At the open house, an owner or broker is likely to be present. If there is one in attendance, ask questions.  Find out all the little secrets about the house.  Granted they will not always be straightforward.  Have a memo of each inquiry.  Put in writing all the answers.  When you make the choice on a house you can add these questions into the sales contact and re-ask the query.  If these replies differ in the writing stage you may not want to do business with these people after all.  All homes have concealed facts.  Some are not real terrible but others can be horrendous.  Interrogating the owner or broker is an ideal way to find out things that are not visible.  Do not be shy about wanting to know how your dream home is really shaped.

Many times, several brokers, lenders or agents frequent open houses.  They want your business as soon as you step foot onto the property.  Do not sign anything.  Even if this were the house you would like to purchase.  On sight people have one agenda, to sell you something.  Usually the brokers who visit many different open houses will try and get you to view other properties.  Which is fine, however they do not know anything about your wishes of the home you want.  The mortgage lenders may try to sell you a different house at a better rate.  However, in the end it is more likely you will end up paying more.  At the stage of an open house it is most probable you are playing the field.

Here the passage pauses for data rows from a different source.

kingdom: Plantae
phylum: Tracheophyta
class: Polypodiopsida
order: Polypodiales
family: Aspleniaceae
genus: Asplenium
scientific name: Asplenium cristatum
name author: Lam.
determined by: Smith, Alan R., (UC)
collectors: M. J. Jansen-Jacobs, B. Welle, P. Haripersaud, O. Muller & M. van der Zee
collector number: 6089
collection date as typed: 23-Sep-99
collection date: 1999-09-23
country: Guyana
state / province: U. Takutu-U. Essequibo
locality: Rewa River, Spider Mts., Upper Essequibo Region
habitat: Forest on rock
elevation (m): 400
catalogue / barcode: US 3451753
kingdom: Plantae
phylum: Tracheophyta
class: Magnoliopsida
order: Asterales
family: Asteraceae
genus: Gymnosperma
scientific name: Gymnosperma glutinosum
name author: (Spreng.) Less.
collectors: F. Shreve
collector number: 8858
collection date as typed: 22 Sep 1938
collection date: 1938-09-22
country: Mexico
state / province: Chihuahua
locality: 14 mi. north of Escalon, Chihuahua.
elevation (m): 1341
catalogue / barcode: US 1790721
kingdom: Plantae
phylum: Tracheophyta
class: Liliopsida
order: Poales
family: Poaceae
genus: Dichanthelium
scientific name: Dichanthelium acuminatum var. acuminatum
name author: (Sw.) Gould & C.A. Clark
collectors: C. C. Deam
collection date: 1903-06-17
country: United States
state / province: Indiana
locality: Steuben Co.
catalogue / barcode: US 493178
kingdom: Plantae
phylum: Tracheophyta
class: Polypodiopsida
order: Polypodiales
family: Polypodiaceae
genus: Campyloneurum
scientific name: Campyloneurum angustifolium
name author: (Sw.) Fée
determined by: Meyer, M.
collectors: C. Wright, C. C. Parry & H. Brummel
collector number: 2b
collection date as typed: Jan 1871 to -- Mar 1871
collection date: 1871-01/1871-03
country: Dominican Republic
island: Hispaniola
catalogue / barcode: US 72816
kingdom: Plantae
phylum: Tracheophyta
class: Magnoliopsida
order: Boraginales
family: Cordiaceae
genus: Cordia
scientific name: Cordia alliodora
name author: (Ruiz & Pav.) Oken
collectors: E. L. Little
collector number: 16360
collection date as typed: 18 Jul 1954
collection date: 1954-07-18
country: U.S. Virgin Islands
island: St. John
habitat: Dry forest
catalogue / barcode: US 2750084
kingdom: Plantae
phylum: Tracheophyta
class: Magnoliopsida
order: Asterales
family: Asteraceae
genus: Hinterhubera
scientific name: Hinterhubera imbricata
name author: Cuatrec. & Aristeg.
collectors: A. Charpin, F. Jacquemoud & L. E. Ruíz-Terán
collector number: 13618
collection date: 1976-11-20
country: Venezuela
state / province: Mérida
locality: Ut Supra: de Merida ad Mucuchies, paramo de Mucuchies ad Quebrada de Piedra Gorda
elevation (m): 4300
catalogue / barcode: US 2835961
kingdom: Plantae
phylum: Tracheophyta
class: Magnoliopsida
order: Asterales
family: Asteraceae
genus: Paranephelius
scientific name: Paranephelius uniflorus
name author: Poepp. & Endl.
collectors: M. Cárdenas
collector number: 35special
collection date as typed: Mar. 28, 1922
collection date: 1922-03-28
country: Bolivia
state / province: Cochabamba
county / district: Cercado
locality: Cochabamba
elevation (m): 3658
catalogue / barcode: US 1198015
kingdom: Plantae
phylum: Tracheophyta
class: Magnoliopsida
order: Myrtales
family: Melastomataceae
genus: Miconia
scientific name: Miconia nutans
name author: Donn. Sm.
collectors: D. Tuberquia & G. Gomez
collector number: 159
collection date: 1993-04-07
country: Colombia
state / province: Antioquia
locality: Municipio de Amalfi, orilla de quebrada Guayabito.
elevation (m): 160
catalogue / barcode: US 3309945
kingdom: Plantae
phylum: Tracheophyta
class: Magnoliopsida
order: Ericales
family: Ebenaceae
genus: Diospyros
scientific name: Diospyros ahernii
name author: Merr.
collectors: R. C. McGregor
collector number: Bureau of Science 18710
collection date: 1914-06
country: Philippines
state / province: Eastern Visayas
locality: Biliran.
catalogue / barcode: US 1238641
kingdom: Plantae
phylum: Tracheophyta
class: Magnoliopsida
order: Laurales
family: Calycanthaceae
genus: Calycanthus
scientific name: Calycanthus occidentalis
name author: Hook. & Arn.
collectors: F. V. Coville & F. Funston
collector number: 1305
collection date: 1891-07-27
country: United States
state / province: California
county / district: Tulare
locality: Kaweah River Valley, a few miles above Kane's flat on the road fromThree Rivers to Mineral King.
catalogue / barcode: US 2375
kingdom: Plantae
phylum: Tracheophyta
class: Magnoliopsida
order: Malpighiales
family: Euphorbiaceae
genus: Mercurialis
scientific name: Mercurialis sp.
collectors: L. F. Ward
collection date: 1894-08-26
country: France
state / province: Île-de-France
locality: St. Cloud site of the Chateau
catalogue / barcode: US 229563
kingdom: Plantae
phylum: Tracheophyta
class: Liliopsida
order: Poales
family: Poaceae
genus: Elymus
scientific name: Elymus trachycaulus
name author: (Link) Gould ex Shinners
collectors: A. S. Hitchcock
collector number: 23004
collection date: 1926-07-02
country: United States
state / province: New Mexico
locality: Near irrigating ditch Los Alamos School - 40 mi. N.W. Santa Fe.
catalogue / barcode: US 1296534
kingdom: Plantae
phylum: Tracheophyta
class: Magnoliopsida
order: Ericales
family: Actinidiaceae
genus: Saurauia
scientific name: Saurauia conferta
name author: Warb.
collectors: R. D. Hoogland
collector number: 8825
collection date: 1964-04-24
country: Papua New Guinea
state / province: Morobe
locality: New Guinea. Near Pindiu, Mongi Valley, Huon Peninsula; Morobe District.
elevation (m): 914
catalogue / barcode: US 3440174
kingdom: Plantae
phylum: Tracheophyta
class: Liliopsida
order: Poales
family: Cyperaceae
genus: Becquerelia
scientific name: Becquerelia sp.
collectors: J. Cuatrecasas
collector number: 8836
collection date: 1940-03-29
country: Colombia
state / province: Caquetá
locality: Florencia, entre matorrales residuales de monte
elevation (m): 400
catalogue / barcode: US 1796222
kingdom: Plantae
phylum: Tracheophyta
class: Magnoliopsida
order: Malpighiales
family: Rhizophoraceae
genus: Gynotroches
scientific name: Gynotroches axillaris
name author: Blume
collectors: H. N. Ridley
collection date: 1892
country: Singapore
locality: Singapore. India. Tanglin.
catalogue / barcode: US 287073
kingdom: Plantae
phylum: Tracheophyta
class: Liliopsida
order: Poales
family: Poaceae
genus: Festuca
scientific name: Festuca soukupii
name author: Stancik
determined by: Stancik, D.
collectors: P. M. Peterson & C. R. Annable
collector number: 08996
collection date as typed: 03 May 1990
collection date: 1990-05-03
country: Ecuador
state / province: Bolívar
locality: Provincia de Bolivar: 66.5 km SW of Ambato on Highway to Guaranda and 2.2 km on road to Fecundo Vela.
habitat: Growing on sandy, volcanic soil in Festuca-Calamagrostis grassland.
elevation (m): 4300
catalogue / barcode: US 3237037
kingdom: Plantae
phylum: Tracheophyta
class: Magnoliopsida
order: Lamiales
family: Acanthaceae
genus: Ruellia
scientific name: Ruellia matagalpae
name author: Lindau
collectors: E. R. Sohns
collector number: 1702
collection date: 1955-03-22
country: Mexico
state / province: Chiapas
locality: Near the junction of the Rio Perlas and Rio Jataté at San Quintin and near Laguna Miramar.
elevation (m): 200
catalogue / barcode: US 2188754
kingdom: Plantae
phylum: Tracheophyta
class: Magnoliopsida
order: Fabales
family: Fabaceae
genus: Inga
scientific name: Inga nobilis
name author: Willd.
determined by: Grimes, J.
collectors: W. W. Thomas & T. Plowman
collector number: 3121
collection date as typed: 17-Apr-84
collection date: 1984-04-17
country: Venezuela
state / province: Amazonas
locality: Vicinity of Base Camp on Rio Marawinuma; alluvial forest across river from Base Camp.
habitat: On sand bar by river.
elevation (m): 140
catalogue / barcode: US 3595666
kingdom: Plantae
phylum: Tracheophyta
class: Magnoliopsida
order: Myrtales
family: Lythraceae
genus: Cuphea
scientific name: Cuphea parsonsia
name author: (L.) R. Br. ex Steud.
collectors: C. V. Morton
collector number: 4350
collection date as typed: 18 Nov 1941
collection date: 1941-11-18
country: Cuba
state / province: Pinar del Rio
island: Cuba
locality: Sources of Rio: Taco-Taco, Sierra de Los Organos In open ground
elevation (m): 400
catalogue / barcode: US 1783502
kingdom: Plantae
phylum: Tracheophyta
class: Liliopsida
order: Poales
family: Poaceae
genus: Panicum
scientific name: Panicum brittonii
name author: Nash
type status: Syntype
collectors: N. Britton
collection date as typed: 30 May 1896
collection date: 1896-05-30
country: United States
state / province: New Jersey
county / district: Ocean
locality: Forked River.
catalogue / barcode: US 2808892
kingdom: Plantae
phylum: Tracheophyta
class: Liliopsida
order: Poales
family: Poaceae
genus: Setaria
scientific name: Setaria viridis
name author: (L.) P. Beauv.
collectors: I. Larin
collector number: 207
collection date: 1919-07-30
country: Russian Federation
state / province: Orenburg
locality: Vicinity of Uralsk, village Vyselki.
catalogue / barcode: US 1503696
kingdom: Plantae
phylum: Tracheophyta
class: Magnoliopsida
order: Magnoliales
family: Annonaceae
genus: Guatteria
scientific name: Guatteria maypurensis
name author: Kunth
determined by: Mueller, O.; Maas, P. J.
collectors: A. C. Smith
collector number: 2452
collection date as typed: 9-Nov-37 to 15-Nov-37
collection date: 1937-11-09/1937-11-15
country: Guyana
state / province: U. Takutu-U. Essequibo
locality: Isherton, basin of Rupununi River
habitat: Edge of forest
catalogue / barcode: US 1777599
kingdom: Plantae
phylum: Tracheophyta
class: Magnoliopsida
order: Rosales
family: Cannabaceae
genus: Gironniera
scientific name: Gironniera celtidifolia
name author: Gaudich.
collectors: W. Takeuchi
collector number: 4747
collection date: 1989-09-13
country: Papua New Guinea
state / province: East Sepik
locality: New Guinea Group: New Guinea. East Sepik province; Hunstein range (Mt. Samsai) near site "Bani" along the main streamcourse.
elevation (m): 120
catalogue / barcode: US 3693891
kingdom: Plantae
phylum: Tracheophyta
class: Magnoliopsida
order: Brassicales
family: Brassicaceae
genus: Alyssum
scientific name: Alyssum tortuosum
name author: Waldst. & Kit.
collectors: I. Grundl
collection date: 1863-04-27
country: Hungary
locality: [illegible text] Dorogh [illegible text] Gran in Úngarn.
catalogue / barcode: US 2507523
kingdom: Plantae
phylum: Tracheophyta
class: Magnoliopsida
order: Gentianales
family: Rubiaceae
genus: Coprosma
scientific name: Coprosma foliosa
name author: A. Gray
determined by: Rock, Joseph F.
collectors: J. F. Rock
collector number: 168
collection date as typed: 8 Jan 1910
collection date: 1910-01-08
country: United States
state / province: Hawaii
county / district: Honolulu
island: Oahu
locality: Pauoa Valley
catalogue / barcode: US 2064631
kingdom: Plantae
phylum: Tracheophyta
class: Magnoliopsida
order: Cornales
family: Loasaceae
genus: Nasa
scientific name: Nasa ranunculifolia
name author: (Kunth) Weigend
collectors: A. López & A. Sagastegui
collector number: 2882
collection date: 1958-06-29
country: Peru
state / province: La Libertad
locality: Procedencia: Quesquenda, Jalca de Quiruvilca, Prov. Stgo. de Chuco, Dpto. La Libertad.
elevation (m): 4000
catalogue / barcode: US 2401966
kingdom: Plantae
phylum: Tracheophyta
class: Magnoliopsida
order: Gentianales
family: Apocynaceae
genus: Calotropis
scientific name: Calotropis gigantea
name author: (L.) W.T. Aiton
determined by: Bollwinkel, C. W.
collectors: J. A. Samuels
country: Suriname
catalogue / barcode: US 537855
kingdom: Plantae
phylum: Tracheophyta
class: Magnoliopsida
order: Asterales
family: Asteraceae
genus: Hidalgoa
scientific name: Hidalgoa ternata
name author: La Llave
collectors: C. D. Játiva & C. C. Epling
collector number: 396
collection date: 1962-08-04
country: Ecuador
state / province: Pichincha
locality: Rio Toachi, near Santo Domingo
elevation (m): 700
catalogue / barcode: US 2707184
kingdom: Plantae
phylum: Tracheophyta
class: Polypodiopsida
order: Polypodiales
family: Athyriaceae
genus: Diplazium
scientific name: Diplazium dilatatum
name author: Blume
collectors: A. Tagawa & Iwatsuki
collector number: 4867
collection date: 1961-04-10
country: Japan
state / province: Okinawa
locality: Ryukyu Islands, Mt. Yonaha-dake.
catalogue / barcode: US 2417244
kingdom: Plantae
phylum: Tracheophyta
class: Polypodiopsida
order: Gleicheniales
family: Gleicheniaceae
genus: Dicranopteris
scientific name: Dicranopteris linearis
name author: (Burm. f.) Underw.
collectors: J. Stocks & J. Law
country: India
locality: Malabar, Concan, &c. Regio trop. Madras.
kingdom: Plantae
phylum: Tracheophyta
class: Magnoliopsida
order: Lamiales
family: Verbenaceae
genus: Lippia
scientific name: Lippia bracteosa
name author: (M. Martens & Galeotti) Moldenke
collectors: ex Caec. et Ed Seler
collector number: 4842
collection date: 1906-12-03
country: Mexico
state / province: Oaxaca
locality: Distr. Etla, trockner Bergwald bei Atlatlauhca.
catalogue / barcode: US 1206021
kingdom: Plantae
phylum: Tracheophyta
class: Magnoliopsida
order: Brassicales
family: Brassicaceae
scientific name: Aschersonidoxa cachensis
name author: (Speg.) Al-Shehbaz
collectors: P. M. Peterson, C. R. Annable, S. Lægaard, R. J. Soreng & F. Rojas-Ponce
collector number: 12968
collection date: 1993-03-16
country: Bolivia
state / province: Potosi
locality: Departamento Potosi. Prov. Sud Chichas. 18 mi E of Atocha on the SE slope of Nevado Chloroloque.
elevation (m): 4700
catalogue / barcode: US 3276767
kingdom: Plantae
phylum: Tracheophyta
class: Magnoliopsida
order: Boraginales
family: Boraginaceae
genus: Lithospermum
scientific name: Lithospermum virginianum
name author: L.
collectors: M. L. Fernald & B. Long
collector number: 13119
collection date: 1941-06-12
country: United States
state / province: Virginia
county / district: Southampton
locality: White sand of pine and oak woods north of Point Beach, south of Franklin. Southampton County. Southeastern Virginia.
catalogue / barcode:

Going to an open house is a time-honored tradition.  Open houses are for looking and sometimes even buying.  With an important and expensive decision to make, it is better to research and look at all of your options.  When venturing upon an open house, understand all the choices offered.  Try not to be persuaded in making rash decisions.  You have the option of looking, taking those important notes, returning to look some more, and even moving on if this house is not for you.